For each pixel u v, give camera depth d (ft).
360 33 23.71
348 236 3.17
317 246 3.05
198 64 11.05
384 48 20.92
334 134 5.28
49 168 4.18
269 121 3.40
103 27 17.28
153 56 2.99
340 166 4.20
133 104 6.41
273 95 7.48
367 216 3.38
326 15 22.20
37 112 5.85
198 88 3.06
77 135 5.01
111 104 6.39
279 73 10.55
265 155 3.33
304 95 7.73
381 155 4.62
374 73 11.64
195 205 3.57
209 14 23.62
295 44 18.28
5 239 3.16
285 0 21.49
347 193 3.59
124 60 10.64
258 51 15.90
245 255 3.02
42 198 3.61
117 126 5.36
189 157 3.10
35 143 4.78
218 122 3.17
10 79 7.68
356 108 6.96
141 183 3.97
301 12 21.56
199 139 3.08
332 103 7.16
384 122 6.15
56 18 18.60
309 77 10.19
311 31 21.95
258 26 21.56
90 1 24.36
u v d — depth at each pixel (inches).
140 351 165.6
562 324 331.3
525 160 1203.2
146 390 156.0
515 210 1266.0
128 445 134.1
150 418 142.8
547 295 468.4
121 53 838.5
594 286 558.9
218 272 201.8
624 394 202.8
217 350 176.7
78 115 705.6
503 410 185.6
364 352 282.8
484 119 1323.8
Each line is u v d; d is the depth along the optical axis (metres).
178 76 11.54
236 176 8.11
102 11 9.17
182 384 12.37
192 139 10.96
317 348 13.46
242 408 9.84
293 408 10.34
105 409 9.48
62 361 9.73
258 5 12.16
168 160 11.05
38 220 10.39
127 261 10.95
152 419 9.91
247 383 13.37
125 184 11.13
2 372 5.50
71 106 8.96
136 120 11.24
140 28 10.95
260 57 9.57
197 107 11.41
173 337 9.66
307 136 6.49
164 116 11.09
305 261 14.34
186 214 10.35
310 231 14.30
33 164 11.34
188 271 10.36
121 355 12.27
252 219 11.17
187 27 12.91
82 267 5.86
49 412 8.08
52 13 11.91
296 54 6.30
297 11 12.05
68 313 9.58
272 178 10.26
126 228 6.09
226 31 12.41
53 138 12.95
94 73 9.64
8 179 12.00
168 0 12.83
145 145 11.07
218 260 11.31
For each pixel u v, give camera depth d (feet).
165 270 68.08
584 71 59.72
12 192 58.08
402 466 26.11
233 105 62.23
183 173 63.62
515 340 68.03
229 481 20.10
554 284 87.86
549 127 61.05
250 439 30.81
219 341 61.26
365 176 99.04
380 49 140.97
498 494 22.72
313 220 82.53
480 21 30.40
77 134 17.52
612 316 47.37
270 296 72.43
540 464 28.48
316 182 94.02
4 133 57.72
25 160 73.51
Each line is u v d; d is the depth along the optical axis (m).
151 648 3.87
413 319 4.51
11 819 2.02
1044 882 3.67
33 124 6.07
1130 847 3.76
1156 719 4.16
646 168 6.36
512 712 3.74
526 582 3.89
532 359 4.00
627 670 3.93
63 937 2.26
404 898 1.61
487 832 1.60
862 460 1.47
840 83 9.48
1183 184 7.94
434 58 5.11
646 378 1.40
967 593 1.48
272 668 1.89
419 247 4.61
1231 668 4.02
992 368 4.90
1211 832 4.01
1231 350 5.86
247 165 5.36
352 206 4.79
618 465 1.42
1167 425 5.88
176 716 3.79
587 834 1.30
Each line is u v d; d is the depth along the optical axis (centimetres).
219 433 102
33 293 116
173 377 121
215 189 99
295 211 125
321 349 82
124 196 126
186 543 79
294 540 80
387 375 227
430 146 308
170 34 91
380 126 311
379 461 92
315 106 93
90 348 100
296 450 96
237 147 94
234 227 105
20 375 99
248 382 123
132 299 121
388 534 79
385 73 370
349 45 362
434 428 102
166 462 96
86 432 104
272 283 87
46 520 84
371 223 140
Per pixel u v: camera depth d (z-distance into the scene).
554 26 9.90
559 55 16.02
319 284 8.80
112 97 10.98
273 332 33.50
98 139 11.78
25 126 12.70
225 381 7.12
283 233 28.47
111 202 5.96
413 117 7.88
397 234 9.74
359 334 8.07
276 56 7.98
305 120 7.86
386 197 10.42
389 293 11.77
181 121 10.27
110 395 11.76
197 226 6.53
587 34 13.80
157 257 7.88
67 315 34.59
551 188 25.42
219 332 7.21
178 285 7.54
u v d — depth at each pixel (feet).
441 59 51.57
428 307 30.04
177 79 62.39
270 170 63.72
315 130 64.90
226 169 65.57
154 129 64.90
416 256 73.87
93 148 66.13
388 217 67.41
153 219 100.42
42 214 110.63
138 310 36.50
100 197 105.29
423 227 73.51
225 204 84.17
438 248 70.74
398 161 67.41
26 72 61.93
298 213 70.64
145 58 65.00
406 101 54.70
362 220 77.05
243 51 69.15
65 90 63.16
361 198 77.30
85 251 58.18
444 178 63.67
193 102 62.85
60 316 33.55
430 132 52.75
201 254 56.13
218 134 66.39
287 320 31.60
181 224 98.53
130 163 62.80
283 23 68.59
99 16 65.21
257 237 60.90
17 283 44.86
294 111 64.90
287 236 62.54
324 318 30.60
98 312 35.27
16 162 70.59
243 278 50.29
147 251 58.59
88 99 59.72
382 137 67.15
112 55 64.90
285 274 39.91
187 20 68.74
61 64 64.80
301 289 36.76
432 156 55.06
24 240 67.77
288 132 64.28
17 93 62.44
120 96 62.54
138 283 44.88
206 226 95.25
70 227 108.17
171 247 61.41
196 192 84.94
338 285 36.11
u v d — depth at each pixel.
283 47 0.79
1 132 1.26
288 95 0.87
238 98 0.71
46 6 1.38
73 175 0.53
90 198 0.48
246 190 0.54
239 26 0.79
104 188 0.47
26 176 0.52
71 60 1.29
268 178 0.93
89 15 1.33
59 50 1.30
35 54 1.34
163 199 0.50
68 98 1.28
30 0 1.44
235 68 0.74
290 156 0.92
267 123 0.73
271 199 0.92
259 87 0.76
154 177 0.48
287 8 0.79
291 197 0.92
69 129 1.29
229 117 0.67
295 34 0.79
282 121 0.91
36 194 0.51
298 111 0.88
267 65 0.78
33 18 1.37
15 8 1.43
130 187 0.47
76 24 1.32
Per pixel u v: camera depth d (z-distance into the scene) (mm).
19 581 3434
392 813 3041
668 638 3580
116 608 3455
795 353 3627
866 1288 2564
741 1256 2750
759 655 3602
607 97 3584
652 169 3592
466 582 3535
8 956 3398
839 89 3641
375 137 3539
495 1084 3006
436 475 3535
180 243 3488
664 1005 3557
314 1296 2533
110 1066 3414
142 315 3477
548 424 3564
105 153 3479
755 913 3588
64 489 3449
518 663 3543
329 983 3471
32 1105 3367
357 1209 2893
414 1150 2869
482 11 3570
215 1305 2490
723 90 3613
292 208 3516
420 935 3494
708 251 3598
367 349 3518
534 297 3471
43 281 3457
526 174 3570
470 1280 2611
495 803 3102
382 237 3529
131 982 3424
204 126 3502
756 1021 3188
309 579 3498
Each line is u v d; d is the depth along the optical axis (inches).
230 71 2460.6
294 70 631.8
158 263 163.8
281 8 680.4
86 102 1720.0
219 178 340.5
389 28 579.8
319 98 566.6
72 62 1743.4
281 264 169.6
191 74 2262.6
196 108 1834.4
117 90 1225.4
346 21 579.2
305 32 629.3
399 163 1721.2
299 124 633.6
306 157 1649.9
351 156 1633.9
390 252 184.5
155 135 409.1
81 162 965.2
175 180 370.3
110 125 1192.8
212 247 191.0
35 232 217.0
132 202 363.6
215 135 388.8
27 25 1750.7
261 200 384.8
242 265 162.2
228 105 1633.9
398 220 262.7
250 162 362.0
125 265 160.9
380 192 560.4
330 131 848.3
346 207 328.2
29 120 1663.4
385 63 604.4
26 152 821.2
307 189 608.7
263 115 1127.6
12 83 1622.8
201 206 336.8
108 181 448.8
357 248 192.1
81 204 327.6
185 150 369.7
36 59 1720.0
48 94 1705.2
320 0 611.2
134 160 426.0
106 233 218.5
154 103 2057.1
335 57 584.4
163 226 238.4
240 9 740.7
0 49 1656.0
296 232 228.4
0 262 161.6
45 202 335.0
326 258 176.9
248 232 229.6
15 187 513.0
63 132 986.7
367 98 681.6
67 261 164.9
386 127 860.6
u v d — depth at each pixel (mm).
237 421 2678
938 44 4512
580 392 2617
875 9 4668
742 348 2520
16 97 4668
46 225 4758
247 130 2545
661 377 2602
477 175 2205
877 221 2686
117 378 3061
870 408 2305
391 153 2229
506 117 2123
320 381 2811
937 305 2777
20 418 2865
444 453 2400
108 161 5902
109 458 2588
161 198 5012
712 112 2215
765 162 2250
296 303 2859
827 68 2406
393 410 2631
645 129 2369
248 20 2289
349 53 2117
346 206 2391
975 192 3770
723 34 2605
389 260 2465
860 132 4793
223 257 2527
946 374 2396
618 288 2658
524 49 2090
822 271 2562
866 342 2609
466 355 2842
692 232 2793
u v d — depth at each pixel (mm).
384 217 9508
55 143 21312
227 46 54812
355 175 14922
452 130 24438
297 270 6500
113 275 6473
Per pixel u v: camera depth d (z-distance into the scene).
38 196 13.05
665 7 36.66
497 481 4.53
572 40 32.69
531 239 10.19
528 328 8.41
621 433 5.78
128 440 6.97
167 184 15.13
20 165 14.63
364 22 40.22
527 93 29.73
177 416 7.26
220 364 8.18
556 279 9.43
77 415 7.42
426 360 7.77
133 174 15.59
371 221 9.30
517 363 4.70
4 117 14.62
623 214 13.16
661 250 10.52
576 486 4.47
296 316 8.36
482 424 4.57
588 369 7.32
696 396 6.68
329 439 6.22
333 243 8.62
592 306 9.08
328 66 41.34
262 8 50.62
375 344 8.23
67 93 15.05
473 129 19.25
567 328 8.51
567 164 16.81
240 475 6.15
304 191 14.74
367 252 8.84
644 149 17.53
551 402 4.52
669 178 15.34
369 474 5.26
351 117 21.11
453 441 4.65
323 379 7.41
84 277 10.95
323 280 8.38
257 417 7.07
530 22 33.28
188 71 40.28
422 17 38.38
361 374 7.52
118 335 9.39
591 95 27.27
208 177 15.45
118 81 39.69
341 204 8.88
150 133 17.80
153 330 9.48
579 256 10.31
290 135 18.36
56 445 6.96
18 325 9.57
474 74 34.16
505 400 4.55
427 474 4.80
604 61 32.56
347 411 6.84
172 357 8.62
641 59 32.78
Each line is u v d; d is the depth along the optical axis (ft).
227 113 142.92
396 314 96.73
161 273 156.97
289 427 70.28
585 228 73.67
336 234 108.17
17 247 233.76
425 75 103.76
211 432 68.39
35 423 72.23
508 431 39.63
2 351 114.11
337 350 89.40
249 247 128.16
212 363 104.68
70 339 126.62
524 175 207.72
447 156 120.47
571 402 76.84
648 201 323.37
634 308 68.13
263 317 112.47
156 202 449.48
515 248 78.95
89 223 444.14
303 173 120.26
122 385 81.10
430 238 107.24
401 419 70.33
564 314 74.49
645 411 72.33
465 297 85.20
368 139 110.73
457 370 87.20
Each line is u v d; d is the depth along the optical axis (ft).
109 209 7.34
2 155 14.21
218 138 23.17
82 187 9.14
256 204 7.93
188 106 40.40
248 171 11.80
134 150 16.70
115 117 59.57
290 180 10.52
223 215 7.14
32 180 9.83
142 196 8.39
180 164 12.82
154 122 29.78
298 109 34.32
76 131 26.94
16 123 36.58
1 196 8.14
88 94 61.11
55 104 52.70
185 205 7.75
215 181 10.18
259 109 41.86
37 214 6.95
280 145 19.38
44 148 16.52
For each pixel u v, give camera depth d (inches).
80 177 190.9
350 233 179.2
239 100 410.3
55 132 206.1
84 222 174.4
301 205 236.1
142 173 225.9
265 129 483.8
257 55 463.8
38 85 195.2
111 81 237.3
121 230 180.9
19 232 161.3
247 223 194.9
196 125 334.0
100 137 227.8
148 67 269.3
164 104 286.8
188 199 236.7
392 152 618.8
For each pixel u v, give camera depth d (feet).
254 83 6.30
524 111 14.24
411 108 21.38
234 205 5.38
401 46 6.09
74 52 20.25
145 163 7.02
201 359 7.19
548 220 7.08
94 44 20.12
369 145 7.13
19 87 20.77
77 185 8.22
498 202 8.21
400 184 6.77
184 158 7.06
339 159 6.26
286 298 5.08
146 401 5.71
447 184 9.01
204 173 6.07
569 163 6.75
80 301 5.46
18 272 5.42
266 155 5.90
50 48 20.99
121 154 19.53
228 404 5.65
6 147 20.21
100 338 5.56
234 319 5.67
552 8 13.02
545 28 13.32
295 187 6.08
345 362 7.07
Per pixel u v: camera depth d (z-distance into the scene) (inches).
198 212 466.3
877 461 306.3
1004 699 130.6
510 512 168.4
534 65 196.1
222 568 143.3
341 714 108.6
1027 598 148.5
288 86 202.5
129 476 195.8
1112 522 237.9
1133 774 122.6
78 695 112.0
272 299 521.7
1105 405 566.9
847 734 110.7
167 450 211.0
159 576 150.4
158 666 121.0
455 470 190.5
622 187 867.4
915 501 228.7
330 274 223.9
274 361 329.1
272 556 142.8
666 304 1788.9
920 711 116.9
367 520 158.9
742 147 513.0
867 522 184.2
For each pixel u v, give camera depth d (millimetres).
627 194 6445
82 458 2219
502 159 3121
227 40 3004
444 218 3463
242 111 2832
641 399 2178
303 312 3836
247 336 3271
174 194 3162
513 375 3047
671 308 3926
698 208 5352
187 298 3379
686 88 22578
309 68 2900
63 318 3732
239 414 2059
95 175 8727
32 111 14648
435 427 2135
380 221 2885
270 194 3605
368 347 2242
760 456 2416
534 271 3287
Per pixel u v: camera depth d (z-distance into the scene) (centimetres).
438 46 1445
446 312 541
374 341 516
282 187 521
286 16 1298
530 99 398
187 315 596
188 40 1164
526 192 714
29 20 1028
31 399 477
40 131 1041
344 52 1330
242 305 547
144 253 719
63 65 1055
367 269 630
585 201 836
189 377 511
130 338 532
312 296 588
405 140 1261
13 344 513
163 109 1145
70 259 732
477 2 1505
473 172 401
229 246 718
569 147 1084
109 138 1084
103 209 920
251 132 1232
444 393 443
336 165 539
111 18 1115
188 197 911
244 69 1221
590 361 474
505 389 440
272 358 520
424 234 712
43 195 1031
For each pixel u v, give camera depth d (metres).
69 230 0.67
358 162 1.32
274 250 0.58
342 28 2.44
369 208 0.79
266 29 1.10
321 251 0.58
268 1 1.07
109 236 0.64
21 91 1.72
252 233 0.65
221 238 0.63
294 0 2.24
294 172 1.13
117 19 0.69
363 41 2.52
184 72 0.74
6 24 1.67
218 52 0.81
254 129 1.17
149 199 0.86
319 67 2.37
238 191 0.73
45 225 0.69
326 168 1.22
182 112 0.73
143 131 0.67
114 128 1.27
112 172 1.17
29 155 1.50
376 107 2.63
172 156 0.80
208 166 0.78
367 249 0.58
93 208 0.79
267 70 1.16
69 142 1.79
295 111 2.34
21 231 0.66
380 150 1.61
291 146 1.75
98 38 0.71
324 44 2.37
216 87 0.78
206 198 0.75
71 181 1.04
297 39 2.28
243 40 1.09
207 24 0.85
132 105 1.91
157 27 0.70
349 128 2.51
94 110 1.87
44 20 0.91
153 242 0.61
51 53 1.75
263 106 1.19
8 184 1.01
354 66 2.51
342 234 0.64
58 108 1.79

_What you will do_
Please return the lines above that run from the line containing "290 156 0.92" to the line containing "380 192 560.4", inclusive, exactly and with no other lines.

_Solution below_
290 156 0.92
267 123 0.73
271 199 0.92
259 87 0.76
154 177 0.48
287 8 0.79
291 197 0.92
69 129 1.29
229 117 0.67
295 34 0.79
282 121 0.91
36 194 0.51
298 111 0.88
267 65 0.78
33 18 1.37
15 8 1.43
130 187 0.47
76 24 1.32
Per pixel u v: camera depth d (z-distance into the scene) (mm).
19 581 3434
392 813 3041
668 638 3580
116 608 3455
795 353 3627
866 1288 2564
741 1256 2750
759 655 3602
607 97 3584
652 169 3592
466 582 3535
8 956 3398
839 89 3641
375 137 3539
495 1084 3006
436 475 3535
180 243 3488
664 1005 3557
314 1296 2533
110 1066 3414
142 315 3477
548 424 3564
105 153 3479
755 913 3588
64 489 3449
518 663 3543
329 983 3471
32 1105 3367
357 1209 2893
414 1150 2869
482 11 3570
215 1305 2490
723 90 3613
292 208 3516
420 935 3494
708 251 3598
367 349 3518
534 297 3471
43 281 3457
526 174 3570
470 1280 2611
495 803 3102
382 237 3529
131 982 3424
204 126 3502
756 1021 3188
309 579 3498
Each line is u v d; d is the depth along the optical axis (inches).
230 71 2460.6
294 70 631.8
158 263 163.8
281 8 680.4
86 102 1720.0
219 178 340.5
389 28 579.8
319 98 566.6
72 62 1743.4
281 264 169.6
191 74 2262.6
196 108 1834.4
117 90 1225.4
346 21 579.2
305 32 629.3
399 163 1721.2
299 124 633.6
306 157 1649.9
351 156 1633.9
390 252 184.5
155 135 409.1
81 162 965.2
175 180 370.3
110 125 1192.8
212 247 191.0
35 232 217.0
132 202 363.6
215 135 388.8
27 25 1750.7
261 200 384.8
242 265 162.2
228 105 1633.9
398 220 262.7
250 162 362.0
125 265 160.9
380 192 560.4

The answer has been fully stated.